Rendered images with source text
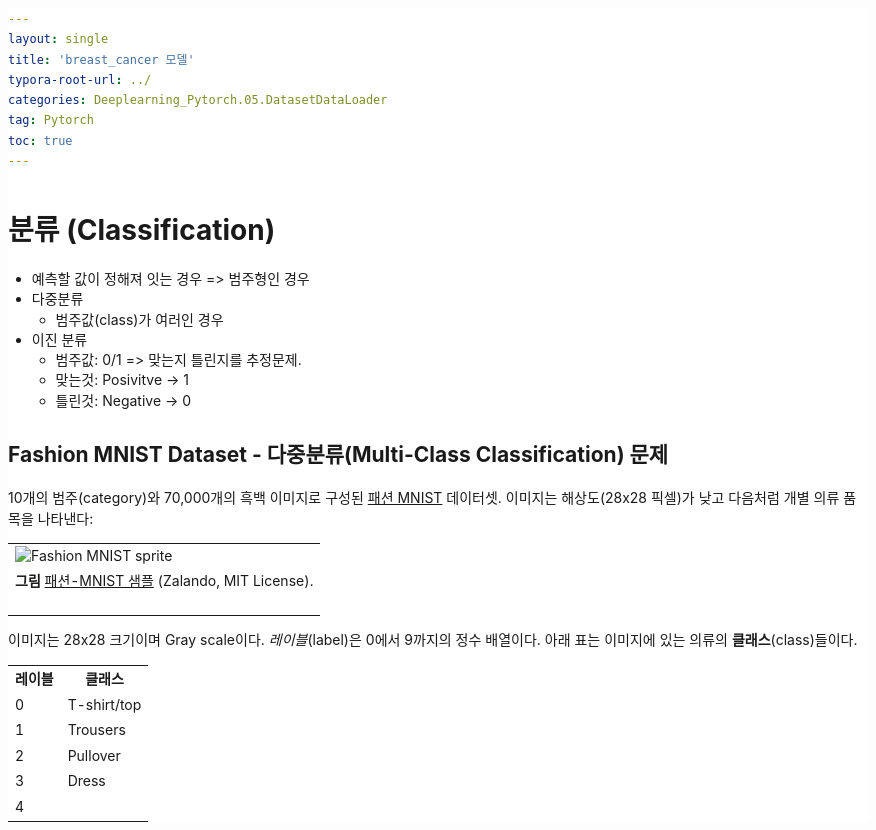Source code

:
```yaml
---
layout: single
title: 'breast_cancer 모델'
typora-root-url: ../
categories: Deeplearning_Pytorch.05.DatasetDataLoader
tag: Pytorch
toc: true
---
```


# 분류 (Classification)
- 예측할 값이 정해져 잇는 경우 => 범주형인 경우
- 다중분류
    - 범주값(class)가 여러인 경우
- 이진 분류
    - 범주값: 0/1 => 맞는지 틀린지를 추정문제.
    - 맞는것: Posivitve -> 1
    - 틀린것: Negative -> 0

## Fashion MNIST Dataset - 다중분류(Multi-Class Classification) 문제

10개의 범주(category)와 70,000개의 흑백 이미지로 구성된 [패션 MNIST](https://github.com/zalandoresearch/fashion-mnist) 데이터셋. 
이미지는 해상도(28x28 픽셀)가 낮고 다음처럼 개별 의류 품목을 나타낸다:

<table>
  <tr><td>
    <img src="https://tensorflow.org/images/fashion-mnist-sprite.png"
         alt="Fashion MNIST sprite"  width="600">
  </td></tr>
  <tr><td align="center">
    <b>그림</b> <a href="https://github.com/zalandoresearch/fashion-mnist">패션-MNIST 샘플</a> (Zalando, MIT License).<br/>&nbsp;
  </td></tr>
</table>

이미지는 28x28 크기이며 Gray scale이다. *레이블*(label)은 0에서 9까지의 정수 배열이다. 아래 표는 이미지에 있는 의류의 **클래스**(class)들이다.

<table>
  <tr>
    <th>레이블</th>
    <th>클래스</th>
  </tr>
  <tr>
    <td>0</td>
    <td>T-shirt/top</td>
  </tr>
  <tr>
    <td>1</td>
    <td>Trousers</td>
  </tr>
    <tr>
    <td>2</td>
    <td>Pullover</td>
  </tr>
    <tr>
    <td>3</td>
    <td>Dress</td>
  </tr>
    <tr>
    <td>4</td>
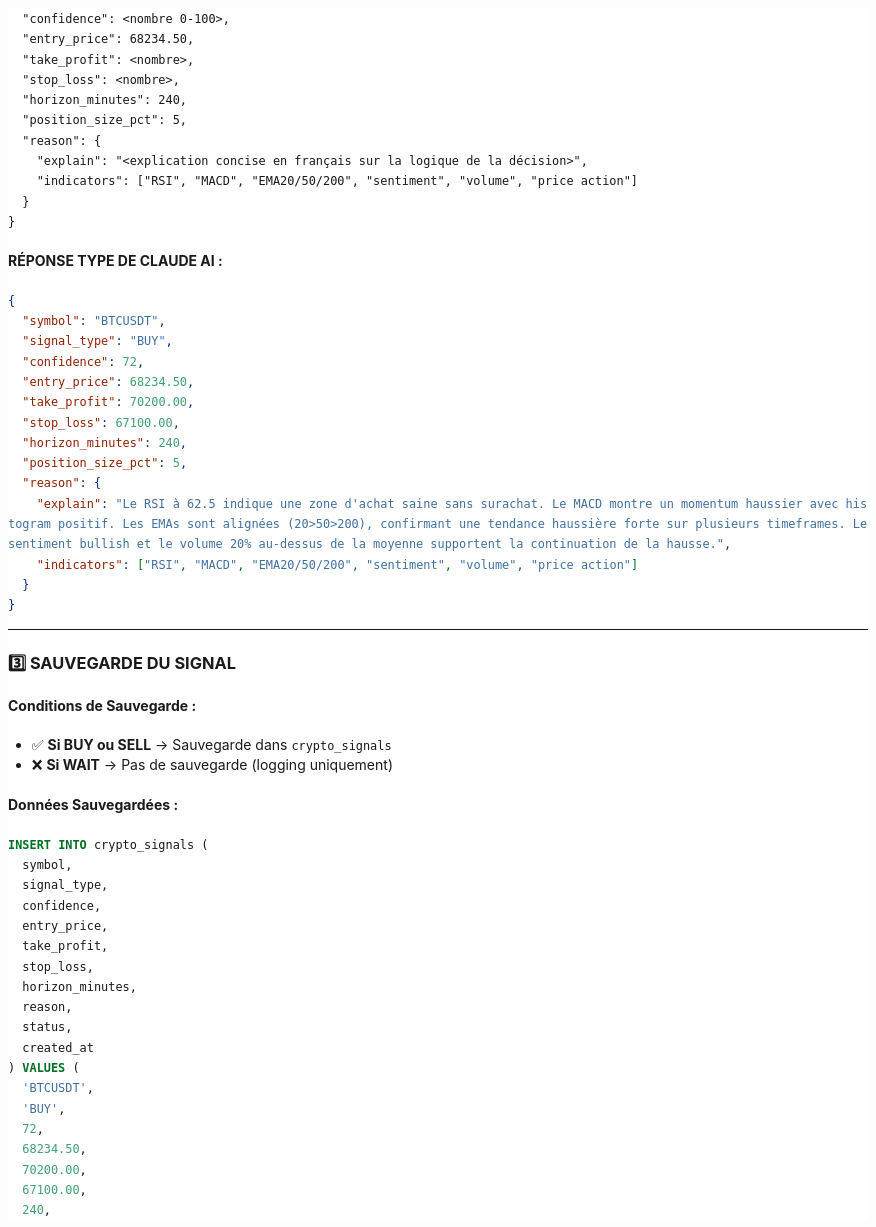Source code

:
 ```plaintext
  "confidence": <nombre 0-100>,
  "entry_price": 68234.50,
  "take_profit": <nombre>,
  "stop_loss": <nombre>,
  "horizon_minutes": 240,
  "position_size_pct": 5,
  "reason": {
    "explain": "<explication concise en français sur la logique de la décision>",
    "indicators": ["RSI", "MACD", "EMA20/50/200", "sentiment", "volume", "price action"]
  }
}
```

#### RÉPONSE TYPE DE CLAUDE AI :

```json
{
  "symbol": "BTCUSDT",
  "signal_type": "BUY",
  "confidence": 72,
  "entry_price": 68234.50,
  "take_profit": 70200.00,
  "stop_loss": 67100.00,
  "horizon_minutes": 240,
  "position_size_pct": 5,
  "reason": {
    "explain": "Le RSI à 62.5 indique une zone d'achat saine sans surachat. Le MACD montre un momentum haussier avec histogram positif. Les EMAs sont alignées (20>50>200), confirmant une tendance haussière forte sur plusieurs timeframes. Le sentiment bullish et le volume 20% au-dessus de la moyenne supportent la continuation de la hausse.",
    "indicators": ["RSI", "MACD", "EMA20/50/200", "sentiment", "volume", "price action"]
  }
}
```

---

### 3️⃣ SAUVEGARDE DU SIGNAL

#### Conditions de Sauvegarde :
- ✅ **Si BUY ou SELL** → Sauvegarde dans `crypto_signals`
- ❌ **Si WAIT** → Pas de sauvegarde (logging uniquement)

#### Données Sauvegardées :
```sql
INSERT INTO crypto_signals (
  symbol,
  signal_type,
  confidence,
  entry_price,
  take_profit,
  stop_loss,
  horizon_minutes,
  reason,
  status,
  created_at
) VALUES (
  'BTCUSDT',
  'BUY',
  72,
  68234.50,
  70200.00,
  67100.00,
  240,
```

__Work task__
Please reproduce the entries above exactly, from their first line to the line holding "- 범주값: 0/1 => 맞는지 틀린지를 추정문제." inclusive, and nothing else; the pictures stay out.

__Output of the task__
Source code

:
```yaml
---
layout: single
title: 'breast_cancer 모델'
typora-root-url: ../
categories: Deeplearning_Pytorch.05.DatasetDataLoader
tag: Pytorch
toc: true
---
```


# 분류 (Classification)
- 예측할 값이 정해져 잇는 경우 => 범주형인 경우
- 다중분류
    - 범주값(class)가 여러인 경우
- 이진 분류
    - 범주값: 0/1 => 맞는지 틀린지를 추정문제.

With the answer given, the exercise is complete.